06-14-2011 06:47 AM - edited 06-14-2011 06:53 AM
Folks - Here is some further background regarding rendering / stacking multiple images using the ActiveX 3d surface graph.
I might add that it is not necessarily a one-to-one comparision in how these graphs are implemented in LabVIEW. But thought it would be useful to at least show this.
Don
06-14-2011 09:34 AM - edited 06-14-2011 11:05 AM
OK, so the attached VI does not what you want for both types of graphs.
If you want to plot flat planes with a certain image texture, you need to use the 3D surface graph (the one with the all red icon). Create data that has all Z values the same for each slice and wire the actual Z data to the "color matrix" input on top of the icon.
06-14-2011 11:21 AM - edited 06-14-2011 11:22 AM
The colormap corruption that Christian mentioned occurs when the range between the min and max Z values is 0, i.e. when Z min = Z max for a particular plot. If you can instead make the range some very small number, this should work around the issue. This should no longer be an issue in 2012.
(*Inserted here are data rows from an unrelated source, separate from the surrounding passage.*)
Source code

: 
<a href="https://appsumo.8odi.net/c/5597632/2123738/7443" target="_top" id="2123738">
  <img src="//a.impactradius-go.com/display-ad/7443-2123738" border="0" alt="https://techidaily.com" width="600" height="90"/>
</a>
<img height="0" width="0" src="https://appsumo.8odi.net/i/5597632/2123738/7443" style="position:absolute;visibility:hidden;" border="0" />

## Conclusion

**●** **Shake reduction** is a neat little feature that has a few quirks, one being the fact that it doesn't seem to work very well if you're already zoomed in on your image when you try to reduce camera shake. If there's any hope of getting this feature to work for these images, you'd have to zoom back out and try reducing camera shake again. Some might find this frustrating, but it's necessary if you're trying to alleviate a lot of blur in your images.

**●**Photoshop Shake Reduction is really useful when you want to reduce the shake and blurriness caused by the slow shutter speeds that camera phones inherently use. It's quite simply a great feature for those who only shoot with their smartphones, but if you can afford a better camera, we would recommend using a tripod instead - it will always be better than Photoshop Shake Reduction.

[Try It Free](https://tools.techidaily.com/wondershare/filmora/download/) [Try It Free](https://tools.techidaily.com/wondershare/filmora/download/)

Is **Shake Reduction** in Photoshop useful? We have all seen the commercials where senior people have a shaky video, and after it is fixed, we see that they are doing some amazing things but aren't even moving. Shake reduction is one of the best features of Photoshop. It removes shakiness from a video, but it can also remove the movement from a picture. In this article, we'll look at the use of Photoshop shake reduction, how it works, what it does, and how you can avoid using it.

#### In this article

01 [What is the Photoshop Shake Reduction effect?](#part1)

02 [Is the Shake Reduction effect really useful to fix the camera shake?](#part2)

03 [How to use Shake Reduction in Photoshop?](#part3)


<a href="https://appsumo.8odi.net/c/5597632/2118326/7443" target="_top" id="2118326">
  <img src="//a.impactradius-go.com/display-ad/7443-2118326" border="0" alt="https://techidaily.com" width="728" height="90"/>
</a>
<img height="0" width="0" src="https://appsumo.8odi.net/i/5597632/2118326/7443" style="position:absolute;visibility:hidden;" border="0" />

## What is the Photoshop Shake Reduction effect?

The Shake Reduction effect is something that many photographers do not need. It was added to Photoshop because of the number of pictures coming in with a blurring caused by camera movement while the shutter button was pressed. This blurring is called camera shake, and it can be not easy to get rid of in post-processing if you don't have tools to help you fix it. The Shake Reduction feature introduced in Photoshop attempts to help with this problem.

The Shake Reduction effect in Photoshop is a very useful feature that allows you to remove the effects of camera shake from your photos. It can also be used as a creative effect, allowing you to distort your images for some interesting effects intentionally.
06-14-2011 02:01 PM - edited 06-14-2011 02:02 PM
06-14-2011 02:19 PM
I think this approach can probably work and optimal separation determined based on the data set. For my test, just adding in the "i" value to the image array was not sufficient. I tried adding 20 x i, which starts to show some plane separation. Note that the display is still not showing the same as for the ActiveX 3d surface graph per my initial post.
Sincerely,
Don
06-14-2011 02:34 PM
I just realized that Christian did not mention that colormap corruption problem in his post here. That is one issue that you could run into when trying to do something like this, since your layers have 0 thickness. The example that Christian posted should work around this by giving each plot a small non-zero thickness.